Services
Every AI provider and integration that plugs into Voxta — LLMs, TTS, STT, vision, search, and more.
Voxta talks to AI services through a plugin system. Each service is its own module — Voxta Server loads them at startup and they show up in the Add Service catalog. You install what you need, configure it, and Voxta routes the right service for each part of a chat.
What you need for a working chat
At minimum:
| Role | What it does | Pick from |
|---|---|---|
| Text Generation (LLM) | Generates the character's replies. Also handles Action Inference and Summarization unless you split them out. | Large Language Models |
| Text-to-Speech (TTS) | Speaks the reply. | Text-to-Speech |
| Speech-to-Text (STT) | Transcribes your microphone. | Speech-to-Text |
Everything else is optional.
Service categories
Large Language Models
Text generation, action inference, summarization.
____________
## QUESTIONS
A. Decide whether each statement agrees with the Voxta services page, answering yes or no and quoting the words from the page that settle it: (i) service modules are loaded when Voxta Server starts; (ii) Text-to-Speech transcribes your microphone; (iii) a vision service is required for a working chat.
B. According to the Voxta services page, which role also handles Action Inference and Summarization unless they are split out?
C. Carry on the Voxta services page from its last line, describing the remaining service categories.

Collected data:
____________
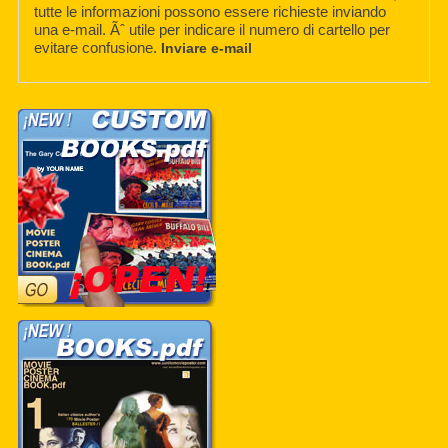
tutte le informazioni possono essere richieste inviando
una e-mail. Ãˆ utile per indicare il numero di cartello per
evitare confusione.
Inviare e-mail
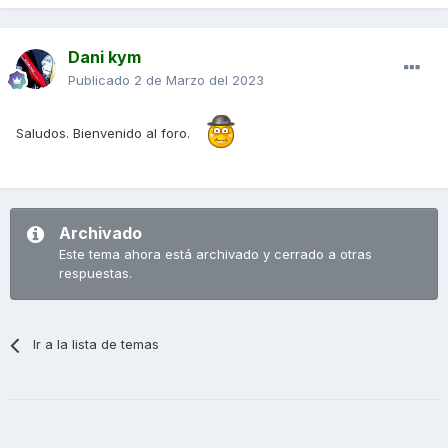
Dani kym
Publicado
2 de Marzo del 2023
Saludos. Bienvenido al foro.
Archivado
Este tema ahora está archivado y cerrado a otras
respuestas.
Ir a la lista de temas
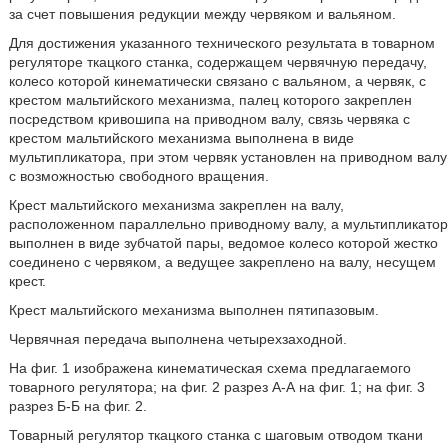
за счет повышения редукции между червяком и вальяном.
Для достижения указанного технического результата в товарном
регуляторе ткацкого станка, содержащем червячную передачу,
колесо которой кинематически связано с вальяном, а червяк, с
крестом мальтийского механизма, палец которого закреплен
посредством кривошипа на приводном валу, связь червяка с
крестом мальтийского механизма выполнена в виде
мультипликатора, при этом червяк установлен на приводном валу
с возможностью свободного вращения.
Крест мальтийского механизма закреплен на валу,
расположенном параллельно приводному валу, а мультипликатор
выполнен в виде зубчатой пары, ведомое колесо которой жестко
соединено с червяком, а ведущее закреплено на валу, несущем
крест.
Крест мальтийского механизма выполнен пятипазовым.
Червячная передача выполнена четырехзаходной.
На фиг. 1 изображена кинематическая схема предлагаемого
товарного регулятора; на фиг. 2 разрез А-А на фиг. 1; на фиг. 3
разрез Б-Б на фиг. 2.
Товарный регулятор ткацкого станка с шаговым отводом ткани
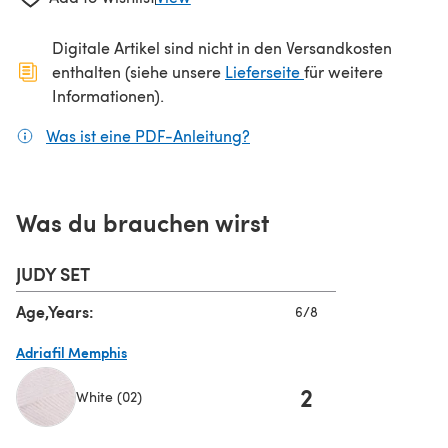
Digitale Artikel sind nicht in den Versandkosten
(öffnet sich in ein
enthalten (siehe unsere
Lieferseite
für weitere
Informationen).
Was ist eine PDF-Anleitung?
(öffnet sich in einem neuen
Was du brauchen wirst
JUDY SET
Age,Years:
6/8
Adriafil Memphis
2
White (02)
(öffnet sich in einem neuen Tab)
____________
## RESPONSES TO THE EXERCISE
A.
(i) Yes: "Voxta Server loads them at startup"
(ii) No: "Speaks the reply." and "Transcribes your microphone."
(iii) No: "Everything else is optional."

B. Text Generation (LLM)

C.
Text-to-Speech
Voice synthesis.
Speech-to-Text
Voice transcription.
Wake Word
Hands-free activation by name.
Computer Vision
Image and screenshot understanding (mostly an LLM capability).
Image Generation
Generate images in chat.
Vision Capture
Webcam and screen capture sources for vision.
Memory
Long-term memory backends.
Web Search
Web lookup tools.
Chat Augmentations
Voxta Utilities + game / device integrations (Lovense, Elite Dangerous, MCP).
Animation
Body motion / gesture generation.
Audio I/O
Low-level audio input, output, and conversion.